◆ **AIM OF THE TASK**
Leave the images out, and otherwise write out each entry exactly.

◆ **DATASET**
━━━━━━━━━━━━━━━━

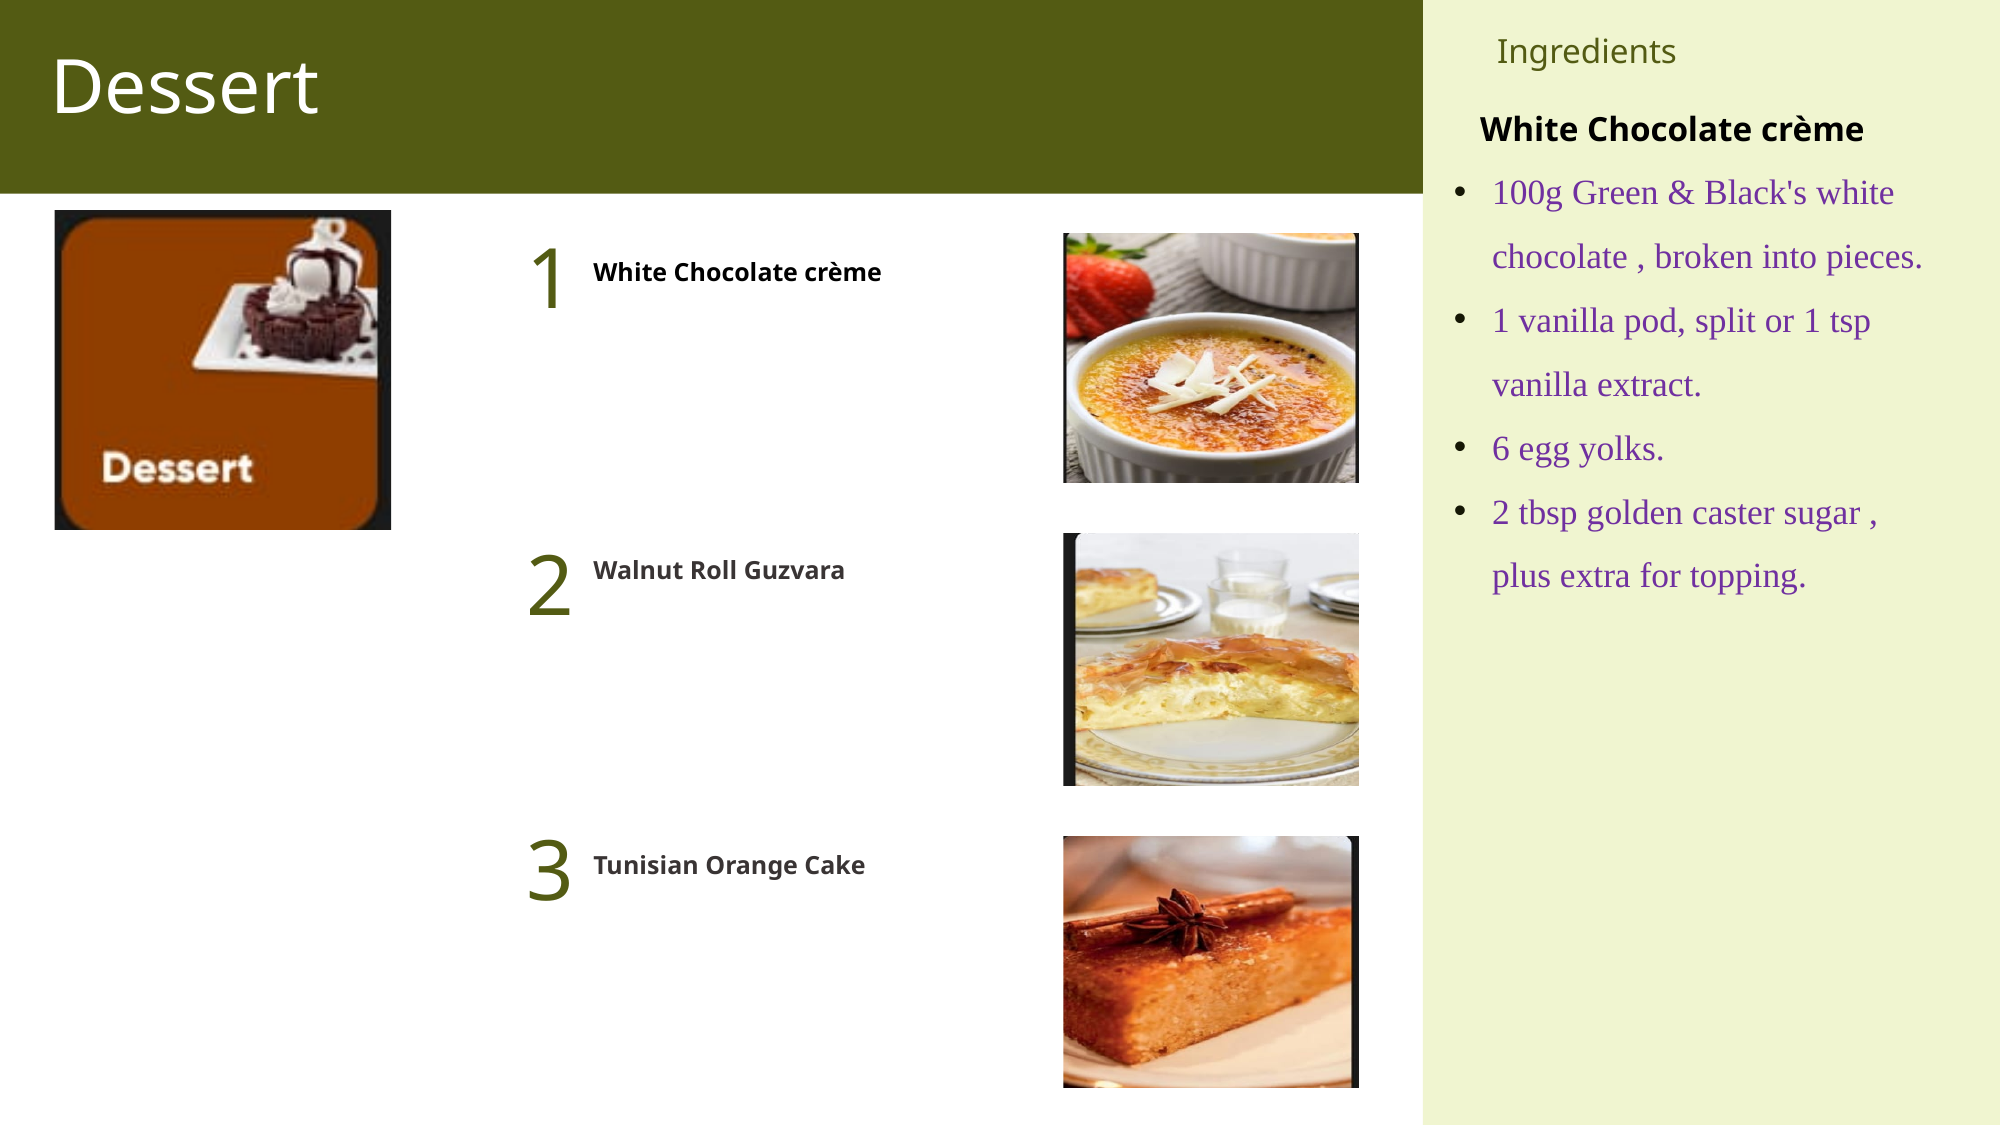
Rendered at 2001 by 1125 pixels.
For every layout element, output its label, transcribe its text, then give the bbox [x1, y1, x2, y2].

picture [54, 209, 392, 530]
list White Chocolate crème 100g Green & Black's white chocolate , broken into pieces. 1 vanilla pod, split or 1 tsp vanilla extract. 6 egg yolks. 2 tbsp golden caster sugar , plus extra for topping. [1438, 80, 1952, 1015]
picture [1063, 533, 1359, 786]
list Walnut Roll Guzvara [578, 547, 1026, 790]
list White Chocolate crème [578, 248, 1026, 491]
picture [1063, 836, 1359, 1088]
list Tunisian Orange Cake [578, 842, 1026, 1085]
picture [1063, 233, 1359, 483]
title Dessert [35, 37, 1423, 142]
list Ingredients [1481, 27, 1951, 72]
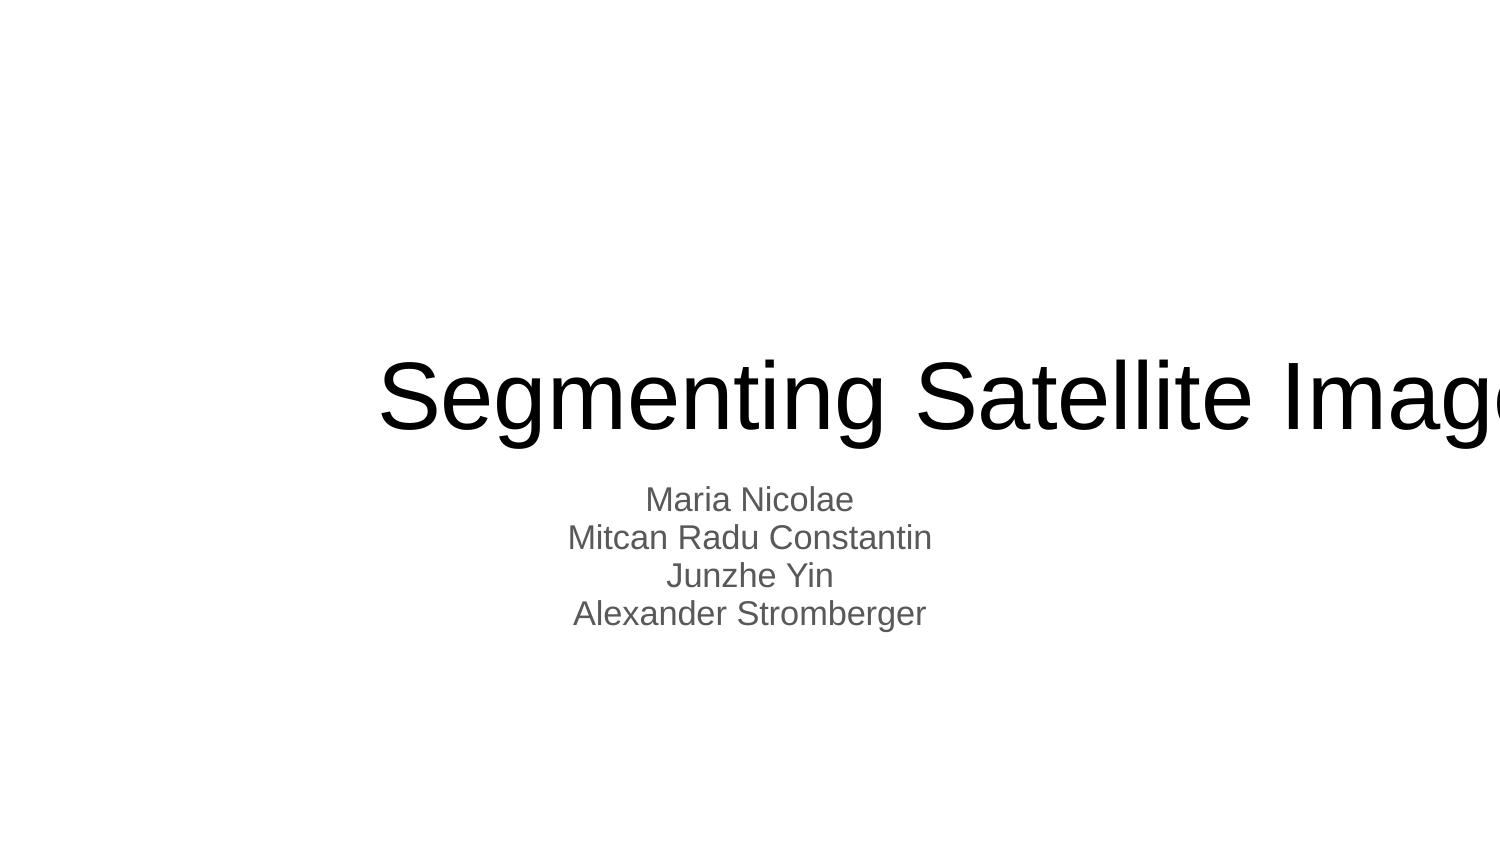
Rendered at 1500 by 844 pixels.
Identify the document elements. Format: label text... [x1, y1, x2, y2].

━━━━━━━━━━━━━━━━

◆ **WRITTEN ANSWER**
Rendered at 2001 by 1125 pixels.
For every layout element, output its label, transcribe its text, then give the bbox [x1, y1, x2, y2].

picture [54, 209, 392, 530]
list White Chocolate crème 100g Green & Black's white chocolate , broken into pieces. 1 vanilla pod, split or 1 tsp vanilla extract. 6 egg yolks. 2 tbsp golden caster sugar , plus extra for topping. [1438, 80, 1952, 1015]
picture [1063, 533, 1359, 786]
list Walnut Roll Guzvara [578, 547, 1026, 790]
list White Chocolate crème [578, 248, 1026, 491]
picture [1063, 836, 1359, 1088]
list Tunisian Orange Cake [578, 842, 1026, 1085]
picture [1063, 233, 1359, 483]
title Dessert [35, 37, 1423, 142]
list Ingredients [1481, 27, 1951, 72]
Rendered at 1500 by 844 pixels.
Identify the document elements. Format: label text... [x1, y1, x2, y2].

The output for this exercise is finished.